Documentary packed with action, suspense

| November 4, 2005 1:00 AM

Sports film doesn't shy away from roughness of quad rugby

Murderball, the Winner of the Documentary Audience Award at the 2005 Sundance Film Festival, will be shown on the big screen at the OShaughnessy Nov. 11-13.

The movie is a powerful and poignant look at the men and their sport using humor, honesty and above all no pity.

Forget everything you thought you knew about quadriplegics and the wheel-chair bound, because the eye-opening pulse-pounding documentary film is an uncompromising view of the sport called quad rugby.

Made on a low budget, shot digitally and scored with a killer soundtrack, Murderball catches the sports chaotic action as well as the compelling stories of its players who have been humbled by their physical traumas.

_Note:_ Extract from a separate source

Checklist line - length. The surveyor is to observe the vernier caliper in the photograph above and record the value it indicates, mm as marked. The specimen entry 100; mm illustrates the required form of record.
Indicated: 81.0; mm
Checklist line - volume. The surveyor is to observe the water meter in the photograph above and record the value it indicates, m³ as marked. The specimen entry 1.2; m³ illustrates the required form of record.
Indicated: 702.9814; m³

Quad rugby is a messy mix of demolition derby, basketball, and hockey played in custom-made and combat-ready aluminum wheelchairs. Once the game gets going, nothing can prepare you for the chair-on-chair collisions in this unflinching gladiator style rugby played by men forced to live life sitting down.

This is one of those rare docs, like Hoop Dreams, where life provides a better ending than the filmmakers could have hoped for. Also like Hoop Dreams, it's not really a sports film; it's a film that uses sport as a way to see into lives, hopes and fear. Rober Ebert of the Chicago Sun-Times

Steven Hunter, Washington Post wrote It doesn't look away, it looks at. It's an up-close and personal view of what is called quad rugby and, by extension, quadriplegic culture and life. It not only celebrates the spinally injured men (with limited use of all four limbs) who excel at this hyper-violent sport, it also removes the penumbra of difference from them. It turns out they're us, only in wheelchairs and the wheelchairs themselves turn out to be entirely incidental.

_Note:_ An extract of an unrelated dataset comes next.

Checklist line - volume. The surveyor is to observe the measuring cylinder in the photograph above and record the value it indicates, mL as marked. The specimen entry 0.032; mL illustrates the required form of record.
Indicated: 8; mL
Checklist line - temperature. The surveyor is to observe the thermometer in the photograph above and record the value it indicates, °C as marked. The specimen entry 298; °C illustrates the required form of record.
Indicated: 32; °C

Directed by Dana Adam Shipiro and Henry Alex Rubin, the film follows the U.S. Paralympic Team for two and a half years and culminates with their quest for the gold medal in Athens at the 2004 Paralympic Games. Murderball is a story of world class athletes and their lives, as they struggle to stand up to pain and loss, love and sex, revenge and forgiveness even after the spirit and the spine have been crushed.

Showtimes are 4 and 7 p.m. on Nov. 11; 1, 4 and 7 p.m. on Nov. 12; 1 and 4 p.m. on Nov. 13.

Tickets are available at the box office two hours before each show and are $7 for adults and $5 for students.